Dungarvan is situated at the mouth of the Colligan River, which divides the town into two parishes - that of Dungarvan to the west, and that of Abbeyside to the east -, these being connected in three places by a causeway and single-span bridge built by the Dukes of Devonshire starting in 1801; by an old railway bridge; and by a ring-road causeway and bridge. A friary in Abbeyside, founded by Augustinians in the 13th century, is partially incorporated with the structure of a 20th-century Roman Catholic church. One of the most significant colleges in the town was also founded by these Augustinians whose order survives and maintains an Augustinian church nearer to the Main Street.

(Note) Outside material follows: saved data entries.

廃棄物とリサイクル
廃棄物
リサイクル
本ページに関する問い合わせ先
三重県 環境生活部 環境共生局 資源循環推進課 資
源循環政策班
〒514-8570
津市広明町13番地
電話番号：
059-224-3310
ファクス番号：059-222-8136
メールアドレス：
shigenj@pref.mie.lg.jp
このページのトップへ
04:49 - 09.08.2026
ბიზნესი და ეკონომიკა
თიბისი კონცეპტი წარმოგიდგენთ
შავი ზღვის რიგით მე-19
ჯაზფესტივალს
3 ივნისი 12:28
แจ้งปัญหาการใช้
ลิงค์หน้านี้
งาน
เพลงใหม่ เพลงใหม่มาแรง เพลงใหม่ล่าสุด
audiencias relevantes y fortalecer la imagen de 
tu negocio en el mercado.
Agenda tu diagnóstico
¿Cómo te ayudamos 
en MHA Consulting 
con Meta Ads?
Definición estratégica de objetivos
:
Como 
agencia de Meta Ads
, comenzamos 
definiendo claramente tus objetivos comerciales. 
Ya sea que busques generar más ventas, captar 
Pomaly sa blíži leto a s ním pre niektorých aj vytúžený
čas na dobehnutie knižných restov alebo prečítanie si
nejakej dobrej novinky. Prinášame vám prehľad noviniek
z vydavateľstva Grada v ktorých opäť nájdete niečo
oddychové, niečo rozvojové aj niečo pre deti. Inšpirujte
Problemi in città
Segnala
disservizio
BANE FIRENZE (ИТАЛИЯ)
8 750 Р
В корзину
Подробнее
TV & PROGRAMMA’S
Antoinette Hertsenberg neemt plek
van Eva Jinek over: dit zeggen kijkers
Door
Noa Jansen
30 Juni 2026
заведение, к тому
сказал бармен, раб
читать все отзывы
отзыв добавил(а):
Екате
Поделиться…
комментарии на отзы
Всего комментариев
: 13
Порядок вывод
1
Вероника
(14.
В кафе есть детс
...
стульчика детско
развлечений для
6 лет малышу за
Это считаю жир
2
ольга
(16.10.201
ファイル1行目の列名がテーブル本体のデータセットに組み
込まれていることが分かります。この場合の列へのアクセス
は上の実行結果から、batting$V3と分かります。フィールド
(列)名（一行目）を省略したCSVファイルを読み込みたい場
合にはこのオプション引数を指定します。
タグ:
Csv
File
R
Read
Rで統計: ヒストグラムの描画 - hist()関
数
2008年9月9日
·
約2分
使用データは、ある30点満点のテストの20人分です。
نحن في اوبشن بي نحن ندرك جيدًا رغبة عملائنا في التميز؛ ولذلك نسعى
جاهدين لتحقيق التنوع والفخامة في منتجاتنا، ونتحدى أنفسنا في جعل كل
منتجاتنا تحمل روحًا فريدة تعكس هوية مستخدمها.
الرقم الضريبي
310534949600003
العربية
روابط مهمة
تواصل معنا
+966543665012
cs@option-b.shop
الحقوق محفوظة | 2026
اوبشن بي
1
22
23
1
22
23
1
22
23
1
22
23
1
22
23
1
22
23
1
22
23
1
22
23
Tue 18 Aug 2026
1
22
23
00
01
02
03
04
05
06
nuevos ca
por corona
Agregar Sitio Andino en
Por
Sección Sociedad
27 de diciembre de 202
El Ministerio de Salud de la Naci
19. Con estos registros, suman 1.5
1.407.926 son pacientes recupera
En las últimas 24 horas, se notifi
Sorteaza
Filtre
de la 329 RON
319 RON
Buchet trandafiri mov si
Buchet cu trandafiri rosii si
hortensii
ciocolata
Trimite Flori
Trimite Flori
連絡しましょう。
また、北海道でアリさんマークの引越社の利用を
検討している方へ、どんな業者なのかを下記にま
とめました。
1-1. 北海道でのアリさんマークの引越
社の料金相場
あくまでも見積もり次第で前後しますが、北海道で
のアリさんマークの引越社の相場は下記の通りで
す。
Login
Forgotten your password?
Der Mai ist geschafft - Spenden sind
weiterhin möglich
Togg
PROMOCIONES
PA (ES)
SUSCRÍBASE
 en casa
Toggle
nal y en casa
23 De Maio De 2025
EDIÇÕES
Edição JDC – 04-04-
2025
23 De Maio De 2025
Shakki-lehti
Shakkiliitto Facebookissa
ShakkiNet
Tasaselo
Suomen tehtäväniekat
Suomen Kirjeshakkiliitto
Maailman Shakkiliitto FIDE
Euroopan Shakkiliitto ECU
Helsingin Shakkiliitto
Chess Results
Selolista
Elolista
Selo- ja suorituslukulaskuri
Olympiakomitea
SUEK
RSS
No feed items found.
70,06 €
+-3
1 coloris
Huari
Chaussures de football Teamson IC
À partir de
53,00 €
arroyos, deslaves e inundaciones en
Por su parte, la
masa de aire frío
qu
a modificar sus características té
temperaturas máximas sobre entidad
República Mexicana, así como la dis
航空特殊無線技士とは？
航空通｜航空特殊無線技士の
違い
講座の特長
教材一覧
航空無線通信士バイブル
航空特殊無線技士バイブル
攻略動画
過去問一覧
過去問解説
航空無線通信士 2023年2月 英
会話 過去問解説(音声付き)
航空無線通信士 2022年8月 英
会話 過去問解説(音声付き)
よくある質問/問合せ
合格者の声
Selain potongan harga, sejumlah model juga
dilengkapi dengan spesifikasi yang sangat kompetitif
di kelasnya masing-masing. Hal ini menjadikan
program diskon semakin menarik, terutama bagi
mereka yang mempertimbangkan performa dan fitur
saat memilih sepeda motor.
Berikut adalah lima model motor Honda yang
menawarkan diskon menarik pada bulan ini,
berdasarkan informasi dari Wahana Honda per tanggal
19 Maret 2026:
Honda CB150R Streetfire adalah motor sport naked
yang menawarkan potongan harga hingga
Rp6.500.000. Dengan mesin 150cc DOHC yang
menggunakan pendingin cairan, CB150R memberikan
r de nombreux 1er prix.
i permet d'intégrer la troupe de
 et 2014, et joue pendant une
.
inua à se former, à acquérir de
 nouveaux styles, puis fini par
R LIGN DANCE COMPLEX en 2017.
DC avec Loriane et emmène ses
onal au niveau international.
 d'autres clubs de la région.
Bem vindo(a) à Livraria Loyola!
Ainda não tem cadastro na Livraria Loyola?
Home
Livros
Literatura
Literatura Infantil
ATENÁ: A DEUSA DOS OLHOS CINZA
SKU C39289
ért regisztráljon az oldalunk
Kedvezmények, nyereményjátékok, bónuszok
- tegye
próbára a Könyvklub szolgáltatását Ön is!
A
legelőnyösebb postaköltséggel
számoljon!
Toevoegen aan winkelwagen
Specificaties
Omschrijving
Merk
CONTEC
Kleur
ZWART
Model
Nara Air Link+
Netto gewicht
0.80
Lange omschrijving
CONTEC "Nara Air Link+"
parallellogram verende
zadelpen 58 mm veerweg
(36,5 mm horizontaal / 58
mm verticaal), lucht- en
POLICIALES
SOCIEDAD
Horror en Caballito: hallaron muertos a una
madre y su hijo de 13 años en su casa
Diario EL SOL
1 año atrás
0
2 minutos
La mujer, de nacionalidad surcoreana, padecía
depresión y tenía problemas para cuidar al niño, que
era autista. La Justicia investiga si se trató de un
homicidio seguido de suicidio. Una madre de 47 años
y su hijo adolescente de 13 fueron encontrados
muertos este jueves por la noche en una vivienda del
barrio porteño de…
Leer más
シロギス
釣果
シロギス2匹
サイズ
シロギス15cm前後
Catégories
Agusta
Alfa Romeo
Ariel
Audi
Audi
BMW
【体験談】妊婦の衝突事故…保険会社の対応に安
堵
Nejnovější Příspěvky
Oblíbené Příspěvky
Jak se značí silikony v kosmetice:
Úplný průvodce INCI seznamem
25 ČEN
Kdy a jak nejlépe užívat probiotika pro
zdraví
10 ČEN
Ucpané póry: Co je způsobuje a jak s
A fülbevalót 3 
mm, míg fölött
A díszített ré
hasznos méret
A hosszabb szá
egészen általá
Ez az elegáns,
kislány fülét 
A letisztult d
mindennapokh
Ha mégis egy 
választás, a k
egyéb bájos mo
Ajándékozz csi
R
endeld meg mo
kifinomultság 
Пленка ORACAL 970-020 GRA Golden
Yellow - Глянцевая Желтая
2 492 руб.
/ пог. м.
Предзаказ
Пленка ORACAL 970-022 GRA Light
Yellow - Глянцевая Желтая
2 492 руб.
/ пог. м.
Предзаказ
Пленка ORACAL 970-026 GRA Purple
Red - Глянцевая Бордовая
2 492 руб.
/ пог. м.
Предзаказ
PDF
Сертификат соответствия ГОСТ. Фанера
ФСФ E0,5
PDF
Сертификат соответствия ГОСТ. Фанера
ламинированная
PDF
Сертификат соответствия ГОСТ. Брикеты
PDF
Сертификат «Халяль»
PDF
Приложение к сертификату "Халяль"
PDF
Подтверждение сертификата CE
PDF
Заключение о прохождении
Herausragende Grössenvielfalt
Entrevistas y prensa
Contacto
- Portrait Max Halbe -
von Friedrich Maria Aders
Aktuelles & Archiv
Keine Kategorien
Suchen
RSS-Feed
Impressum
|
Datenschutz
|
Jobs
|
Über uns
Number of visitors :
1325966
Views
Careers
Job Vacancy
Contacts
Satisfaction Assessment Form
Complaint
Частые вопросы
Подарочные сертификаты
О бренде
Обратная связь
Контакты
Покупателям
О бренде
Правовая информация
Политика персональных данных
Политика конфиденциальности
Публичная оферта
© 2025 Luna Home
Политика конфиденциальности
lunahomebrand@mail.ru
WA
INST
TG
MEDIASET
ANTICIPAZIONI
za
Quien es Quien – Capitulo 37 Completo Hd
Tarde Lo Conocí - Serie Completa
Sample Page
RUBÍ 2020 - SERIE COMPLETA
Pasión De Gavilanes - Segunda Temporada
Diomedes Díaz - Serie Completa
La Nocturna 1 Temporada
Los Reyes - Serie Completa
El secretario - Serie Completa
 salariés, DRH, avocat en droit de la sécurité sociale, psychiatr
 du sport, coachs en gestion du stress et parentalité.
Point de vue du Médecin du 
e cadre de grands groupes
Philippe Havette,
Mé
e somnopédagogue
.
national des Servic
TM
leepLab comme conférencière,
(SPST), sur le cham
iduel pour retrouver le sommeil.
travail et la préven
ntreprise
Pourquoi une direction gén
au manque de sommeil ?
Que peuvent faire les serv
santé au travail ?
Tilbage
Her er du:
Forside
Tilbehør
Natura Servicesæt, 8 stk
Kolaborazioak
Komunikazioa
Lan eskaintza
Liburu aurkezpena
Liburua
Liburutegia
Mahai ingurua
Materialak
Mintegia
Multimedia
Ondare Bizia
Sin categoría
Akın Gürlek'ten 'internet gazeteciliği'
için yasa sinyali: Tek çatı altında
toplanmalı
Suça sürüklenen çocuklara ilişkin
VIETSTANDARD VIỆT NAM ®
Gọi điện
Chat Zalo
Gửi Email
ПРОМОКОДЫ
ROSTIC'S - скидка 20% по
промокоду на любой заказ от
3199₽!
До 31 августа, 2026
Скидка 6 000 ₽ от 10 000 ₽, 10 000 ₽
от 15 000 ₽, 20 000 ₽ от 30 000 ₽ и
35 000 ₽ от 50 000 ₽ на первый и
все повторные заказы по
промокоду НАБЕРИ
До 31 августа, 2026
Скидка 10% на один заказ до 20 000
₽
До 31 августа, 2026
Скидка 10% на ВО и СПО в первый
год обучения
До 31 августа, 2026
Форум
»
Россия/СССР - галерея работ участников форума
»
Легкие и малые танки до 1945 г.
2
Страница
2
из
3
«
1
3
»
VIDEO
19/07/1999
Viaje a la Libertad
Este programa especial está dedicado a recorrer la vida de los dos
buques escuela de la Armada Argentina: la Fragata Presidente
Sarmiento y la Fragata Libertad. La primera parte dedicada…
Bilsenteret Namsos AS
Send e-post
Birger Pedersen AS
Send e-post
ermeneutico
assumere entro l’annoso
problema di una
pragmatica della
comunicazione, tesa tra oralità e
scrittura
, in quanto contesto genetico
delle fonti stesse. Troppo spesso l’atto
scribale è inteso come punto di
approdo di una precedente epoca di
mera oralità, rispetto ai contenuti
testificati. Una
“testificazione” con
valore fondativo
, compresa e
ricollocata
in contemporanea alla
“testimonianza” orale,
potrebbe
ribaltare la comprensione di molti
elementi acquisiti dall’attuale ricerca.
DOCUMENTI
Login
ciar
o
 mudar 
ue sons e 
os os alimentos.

In everyday local usage, "Dungarvan" is taken to refer to the western, less suburban half of the town, where the administrative buildings and shopping areas are situated. A castle, commissioned around the 12th-13th centuries by King John of England, stands by the harbour. But no trace of the walls John built remain.
Dungarvan was a parliamentary constituency in Ireland, which from 1801 to 1885 returned one Member of Parliament (MP) to the House of Commons of the Parliament of the United Kingdom.
The constituency was created when the Union of Great Britain and Ireland took effect on 1 January 1801, replacing the earlier Dungarvan constituency in the Parliament of Ireland.
Dungarvan was a constituency represented in the Irish House of Commons until 1800.